Stored data entries
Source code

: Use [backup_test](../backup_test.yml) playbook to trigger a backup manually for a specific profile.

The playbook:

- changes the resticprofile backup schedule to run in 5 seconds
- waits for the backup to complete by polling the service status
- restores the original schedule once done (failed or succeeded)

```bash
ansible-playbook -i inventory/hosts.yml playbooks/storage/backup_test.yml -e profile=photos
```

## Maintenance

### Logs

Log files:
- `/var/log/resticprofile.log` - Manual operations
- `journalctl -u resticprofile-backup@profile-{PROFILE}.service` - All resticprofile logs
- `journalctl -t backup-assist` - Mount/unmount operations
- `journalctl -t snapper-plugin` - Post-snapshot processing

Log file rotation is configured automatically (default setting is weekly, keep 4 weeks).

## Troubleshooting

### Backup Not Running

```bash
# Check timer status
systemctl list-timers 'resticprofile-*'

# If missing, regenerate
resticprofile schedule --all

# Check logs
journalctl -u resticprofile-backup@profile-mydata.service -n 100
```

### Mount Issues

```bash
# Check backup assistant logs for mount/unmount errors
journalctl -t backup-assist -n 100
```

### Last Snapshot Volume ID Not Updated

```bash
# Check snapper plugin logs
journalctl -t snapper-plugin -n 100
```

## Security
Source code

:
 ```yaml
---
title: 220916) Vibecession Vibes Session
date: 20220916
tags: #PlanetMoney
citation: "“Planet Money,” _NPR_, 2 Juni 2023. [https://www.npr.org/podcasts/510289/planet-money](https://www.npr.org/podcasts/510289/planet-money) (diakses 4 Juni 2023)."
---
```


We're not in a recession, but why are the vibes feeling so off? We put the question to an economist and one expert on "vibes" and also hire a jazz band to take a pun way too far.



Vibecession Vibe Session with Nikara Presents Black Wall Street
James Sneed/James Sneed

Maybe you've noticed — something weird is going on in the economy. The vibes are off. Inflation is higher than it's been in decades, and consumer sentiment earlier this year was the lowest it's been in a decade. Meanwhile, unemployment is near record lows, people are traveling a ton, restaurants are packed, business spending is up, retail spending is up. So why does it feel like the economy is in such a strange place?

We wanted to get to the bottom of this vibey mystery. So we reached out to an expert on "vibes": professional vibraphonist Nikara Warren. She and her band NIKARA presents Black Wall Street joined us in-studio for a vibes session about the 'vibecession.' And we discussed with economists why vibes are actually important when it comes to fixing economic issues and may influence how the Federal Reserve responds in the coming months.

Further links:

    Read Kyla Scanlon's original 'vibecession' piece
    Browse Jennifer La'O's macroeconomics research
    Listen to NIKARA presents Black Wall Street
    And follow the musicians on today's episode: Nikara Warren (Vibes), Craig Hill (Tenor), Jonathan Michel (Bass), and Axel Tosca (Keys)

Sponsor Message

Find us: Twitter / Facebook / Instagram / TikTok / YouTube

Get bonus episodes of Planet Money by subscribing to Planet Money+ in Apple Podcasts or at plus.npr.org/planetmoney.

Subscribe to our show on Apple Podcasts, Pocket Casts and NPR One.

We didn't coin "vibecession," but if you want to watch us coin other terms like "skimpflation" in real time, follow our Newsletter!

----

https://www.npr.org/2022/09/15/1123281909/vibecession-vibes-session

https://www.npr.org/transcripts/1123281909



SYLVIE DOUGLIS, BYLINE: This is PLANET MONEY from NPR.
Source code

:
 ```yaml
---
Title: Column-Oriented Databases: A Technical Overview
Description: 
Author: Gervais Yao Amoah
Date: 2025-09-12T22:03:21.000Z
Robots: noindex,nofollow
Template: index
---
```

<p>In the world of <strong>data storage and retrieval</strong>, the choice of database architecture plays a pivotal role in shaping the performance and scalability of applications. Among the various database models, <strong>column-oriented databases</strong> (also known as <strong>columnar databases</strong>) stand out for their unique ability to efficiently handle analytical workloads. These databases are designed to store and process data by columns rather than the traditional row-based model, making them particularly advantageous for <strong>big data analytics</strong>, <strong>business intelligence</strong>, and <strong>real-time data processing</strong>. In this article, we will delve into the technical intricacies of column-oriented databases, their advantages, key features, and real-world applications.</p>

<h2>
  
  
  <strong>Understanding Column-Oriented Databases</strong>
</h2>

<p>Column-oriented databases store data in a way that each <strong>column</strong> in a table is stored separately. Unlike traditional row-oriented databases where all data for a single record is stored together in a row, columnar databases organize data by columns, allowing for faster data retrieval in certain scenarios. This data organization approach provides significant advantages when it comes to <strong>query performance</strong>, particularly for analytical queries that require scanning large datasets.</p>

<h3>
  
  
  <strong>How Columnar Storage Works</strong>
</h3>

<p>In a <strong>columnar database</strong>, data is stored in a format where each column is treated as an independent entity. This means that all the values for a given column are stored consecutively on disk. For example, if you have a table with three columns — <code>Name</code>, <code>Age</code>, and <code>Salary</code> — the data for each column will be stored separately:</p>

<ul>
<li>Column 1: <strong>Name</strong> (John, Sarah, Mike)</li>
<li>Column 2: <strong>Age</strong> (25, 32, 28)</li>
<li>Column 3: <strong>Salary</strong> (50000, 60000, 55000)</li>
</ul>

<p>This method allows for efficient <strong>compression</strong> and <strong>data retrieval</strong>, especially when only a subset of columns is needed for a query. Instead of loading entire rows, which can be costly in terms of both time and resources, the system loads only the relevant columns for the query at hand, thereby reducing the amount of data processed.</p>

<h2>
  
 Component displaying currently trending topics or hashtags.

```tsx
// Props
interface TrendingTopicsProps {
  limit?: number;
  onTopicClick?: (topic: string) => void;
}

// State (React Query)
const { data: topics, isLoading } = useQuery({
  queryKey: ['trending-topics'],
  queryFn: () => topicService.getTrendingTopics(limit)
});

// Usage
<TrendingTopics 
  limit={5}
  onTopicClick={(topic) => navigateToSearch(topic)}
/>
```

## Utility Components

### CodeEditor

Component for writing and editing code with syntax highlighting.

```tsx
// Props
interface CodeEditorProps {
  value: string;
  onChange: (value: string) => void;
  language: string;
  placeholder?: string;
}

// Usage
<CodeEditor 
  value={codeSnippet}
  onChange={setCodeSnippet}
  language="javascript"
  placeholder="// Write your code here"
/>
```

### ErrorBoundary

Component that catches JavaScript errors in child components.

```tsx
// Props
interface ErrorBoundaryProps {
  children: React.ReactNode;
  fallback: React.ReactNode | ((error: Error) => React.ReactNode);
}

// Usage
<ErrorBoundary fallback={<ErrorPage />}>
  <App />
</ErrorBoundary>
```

### Task requirements:
Since only lines holding the word "interface" matter, count them in the data above and report the number alone.

### Expected output:
3